◆ **Instructions to follow**:
Format the lines below as a JSON list of strings, with one string for each line and blank lines left out.

◆ **Records for this task**:
-- Opening Marker --
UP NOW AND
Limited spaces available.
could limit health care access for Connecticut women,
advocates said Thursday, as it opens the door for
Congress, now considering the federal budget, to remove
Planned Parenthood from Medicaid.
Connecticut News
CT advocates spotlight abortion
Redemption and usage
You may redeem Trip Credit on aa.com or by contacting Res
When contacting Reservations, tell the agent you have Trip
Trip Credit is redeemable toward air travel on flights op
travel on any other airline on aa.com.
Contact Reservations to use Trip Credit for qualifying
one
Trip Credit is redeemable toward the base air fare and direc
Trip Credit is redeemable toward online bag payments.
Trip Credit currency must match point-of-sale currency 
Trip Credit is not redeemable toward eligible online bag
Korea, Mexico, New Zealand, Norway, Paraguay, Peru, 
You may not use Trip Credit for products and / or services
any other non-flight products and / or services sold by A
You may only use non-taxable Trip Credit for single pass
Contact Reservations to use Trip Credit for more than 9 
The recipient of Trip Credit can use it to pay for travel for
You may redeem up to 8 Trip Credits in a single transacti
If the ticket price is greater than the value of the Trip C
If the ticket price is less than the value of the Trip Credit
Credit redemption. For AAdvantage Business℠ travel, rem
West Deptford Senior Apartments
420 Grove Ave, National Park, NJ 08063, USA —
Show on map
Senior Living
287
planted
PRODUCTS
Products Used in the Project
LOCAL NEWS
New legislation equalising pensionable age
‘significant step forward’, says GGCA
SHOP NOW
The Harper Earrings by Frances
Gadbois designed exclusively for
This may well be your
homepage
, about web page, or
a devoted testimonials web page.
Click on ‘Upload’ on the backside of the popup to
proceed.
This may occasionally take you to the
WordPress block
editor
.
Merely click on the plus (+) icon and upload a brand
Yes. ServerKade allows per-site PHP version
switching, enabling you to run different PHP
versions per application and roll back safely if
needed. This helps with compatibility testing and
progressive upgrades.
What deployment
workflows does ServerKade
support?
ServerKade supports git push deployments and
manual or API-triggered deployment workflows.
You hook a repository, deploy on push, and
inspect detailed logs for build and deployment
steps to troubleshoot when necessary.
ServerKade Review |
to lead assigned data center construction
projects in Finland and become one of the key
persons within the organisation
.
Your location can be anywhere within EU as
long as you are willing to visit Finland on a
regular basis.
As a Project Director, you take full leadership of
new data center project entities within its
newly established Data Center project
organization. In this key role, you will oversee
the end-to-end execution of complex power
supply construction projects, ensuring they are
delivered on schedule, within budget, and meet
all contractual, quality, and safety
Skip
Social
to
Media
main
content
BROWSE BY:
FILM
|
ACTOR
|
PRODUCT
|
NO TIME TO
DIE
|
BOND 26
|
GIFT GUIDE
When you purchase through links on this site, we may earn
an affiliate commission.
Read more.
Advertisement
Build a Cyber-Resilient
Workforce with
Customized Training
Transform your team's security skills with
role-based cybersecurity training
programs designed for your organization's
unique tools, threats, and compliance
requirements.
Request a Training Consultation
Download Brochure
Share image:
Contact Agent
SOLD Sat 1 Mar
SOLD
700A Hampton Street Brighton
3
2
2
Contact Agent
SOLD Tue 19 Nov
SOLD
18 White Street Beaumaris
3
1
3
-- Closing Marker --
◆ **Answer to the problem**:
[
  "UP NOW AND",
  "Limited spaces available.",
  "could limit health care access for Connecticut women,",
  "advocates said Thursday, as it opens the door for",
  "Congress, now considering the federal budget, to remove",
  "Planned Parenthood from Medicaid.",
  "Connecticut News",
  "CT advocates spotlight abortion",
  "Redemption and usage",
  "You may redeem Trip Credit on aa.com or by contacting Res",
  "When contacting Reservations, tell the agent you have Trip",
  "Trip Credit is redeemable toward air travel on flights op",
  "travel on any other airline on aa.com.",
  "Contact Reservations to use Trip Credit for qualifying",
  "one",
  "Trip Credit is redeemable toward the base air fare and direc",
  "Trip Credit is redeemable toward online bag payments.",
  "Trip Credit currency must match point-of-sale currency ",
  "Trip Credit is not redeemable toward eligible online bag",
  "Korea, Mexico, New Zealand, Norway, Paraguay, Peru, ",
  "You may not use Trip Credit for products and / or services",
  "any other non-flight products and / or services sold by A",
  "You may only use non-taxable Trip Credit for single pass",
  "Contact Reservations to use Trip Credit for more than 9 ",
  "The recipient of Trip Credit can use it to pay for travel for",
  "You may redeem up to 8 Trip Credits in a single transacti",
  "If the ticket price is greater than the value of the Trip C",
  "If the ticket price is less than the value of the Trip Credit",
  "Credit redemption. For AAdvantage Business℠ travel, rem",
  "West Deptford Senior Apartments",
  "420 Grove Ave, National Park, NJ 08063, USA —",
  "Show on map",
  "Senior Living",
  "287",
  "planted",
  "PRODUCTS",
  "Products Used in the Project",
  "LOCAL NEWS",
  "New legislation equalising pensionable age",
  "‘significant step forward’, says GGCA",
  "SHOP NOW",
  "The Harper Earrings by Frances",
  "Gadbois designed exclusively for",
  "This may well be your",
  "homepage",
  ", about web page, or",
  "a devoted testimonials web page.",
  "Click on ‘Upload’ on the backside of the popup to",
  "proceed.",
  "This may occasionally take you to the",
  "WordPress block",
  "editor",
  ".",
  "Merely click on the plus (+) icon and upload a brand",
  "Yes. ServerKade allows per-site PHP version",
  "switching, enabling you to run different PHP",
  "versions per application and roll back safely if",
  "needed. This helps with compatibility testing and",
  "progressive upgrades.",
  "What deployment",
  "workflows does ServerKade",
  "support?",
  "ServerKade supports git push deployments and",
  "manual or API-triggered deployment workflows.",
  "You hook a repository, deploy on push, and",
  "inspect detailed logs for build and deployment",
  "steps to troubleshoot when necessary.",
  "ServerKade Review |",
  "to lead assigned data center construction",
  "projects in Finland and become one of the key",
  "persons within the organisation",
  ".",
  "Your location can be anywhere within EU as",
  "long as you are willing to visit Finland on a",
  "regular basis.",
  "As a Project Director, you take full leadership of",
  "new data center project entities within its",
  "newly established Data Center project",
  "organization. In this key role, you will oversee",
  "the end-to-end execution of complex power",
  "supply construction projects, ensuring they are",
  "delivered on schedule, within budget, and meet",
  "all contractual, quality, and safety",
  "Skip",
  "Social",
  "to",
  "Media",
  "main",
  "content",
  "BROWSE BY:",
  "FILM",
  "|",
  "ACTOR",
  "|",
  "PRODUCT",
  "|",
  "NO TIME TO",
  "DIE",
  "|",
  "BOND 26",
  "|",
  "GIFT GUIDE",
  "When you purchase through links on this site, we may earn",
  "an affiliate commission.",
  "Read more.",
  "Advertisement",
  "Build a Cyber-Resilient",
  "Workforce with",
  "Customized Training",
  "Transform your team's security skills with",
  "role-based cybersecurity training",
  "programs designed for your organization's",
  "unique tools, threats, and compliance",
  "requirements.",
  "Request a Training Consultation",
  "Download Brochure",
  "Share image:",
  "Contact Agent",
  "SOLD Sat 1 Mar",
  "SOLD",
  "700A Hampton Street Brighton",
  "3",
  "2",
  "2",
  "Contact Agent",
  "SOLD Tue 19 Nov",
  "SOLD",
  "18 White Street Beaumaris",
  "3",
  "1",
  "3"
]